WHAT YOU WILL DO ->
The entire listing, reproduced exactly and stripped of images, is the expected output.

*** Opening COLLECTED MATERIAL ***

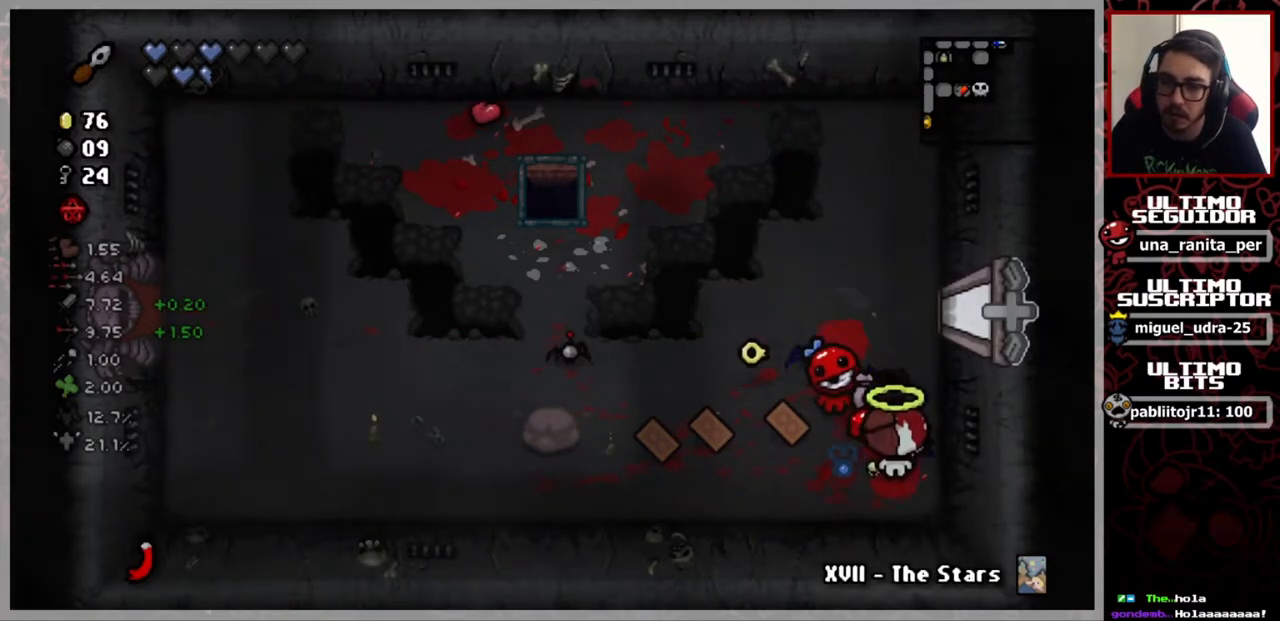
{"buttons": [], "left_stick": "center", "right_stick": "center", "events": [[334, "left_stick", "center"]]}
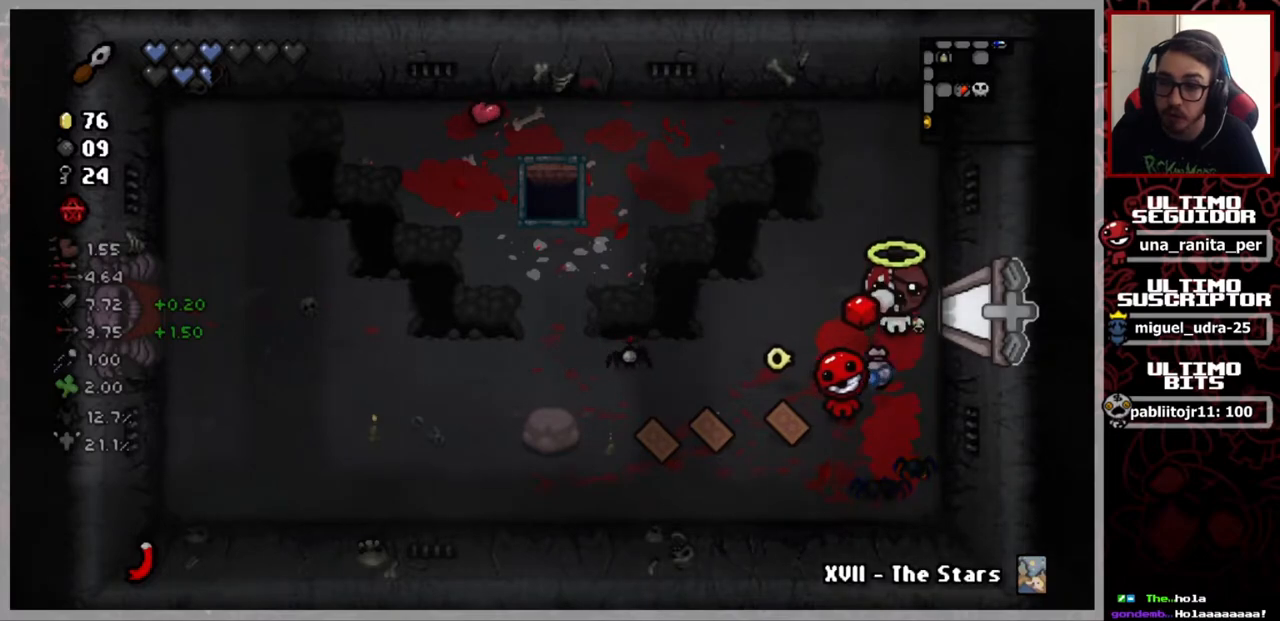
{"buttons": [], "left_stick": "center", "right_stick": "center", "events": []}
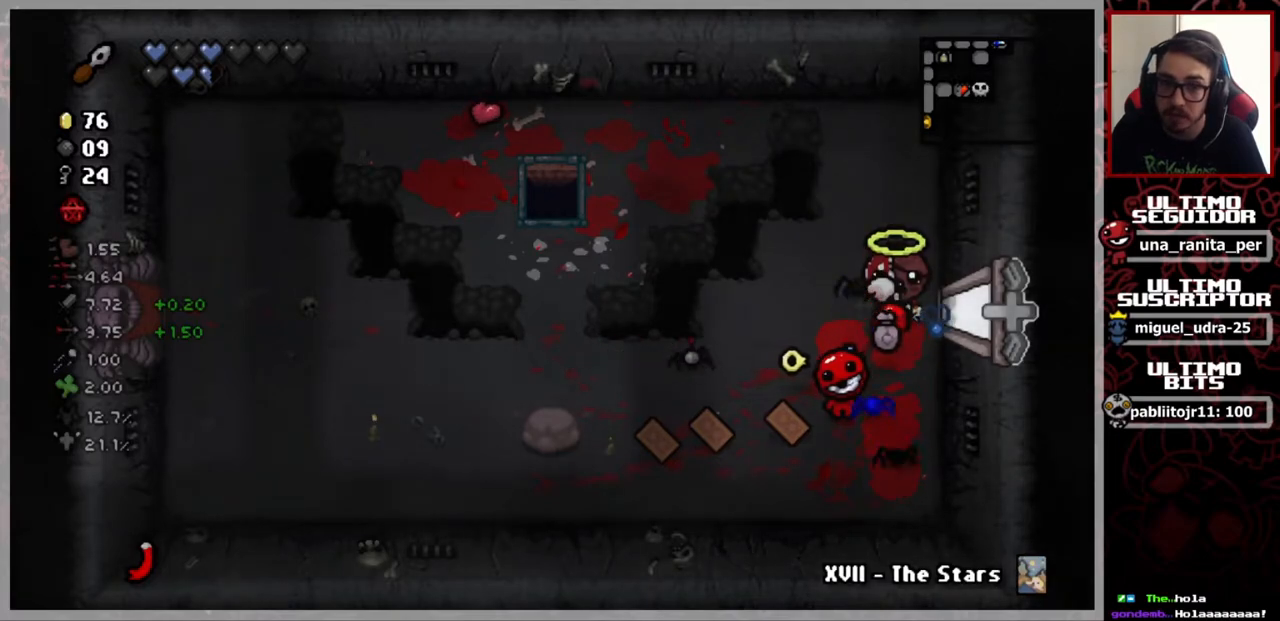
{"buttons": [], "left_stick": "center", "right_stick": "center", "events": []}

*** Closing COLLECTED MATERIAL ***

FINISHED TASK ->
{"buttons": [], "left_stick": "center", "right_stick": "center", "events": [[334, "left_stick", "center"]]}
{"buttons": [], "left_stick": "center", "right_stick": "center", "events": []}
{"buttons": [], "left_stick": "center", "right_stick": "center", "events": []}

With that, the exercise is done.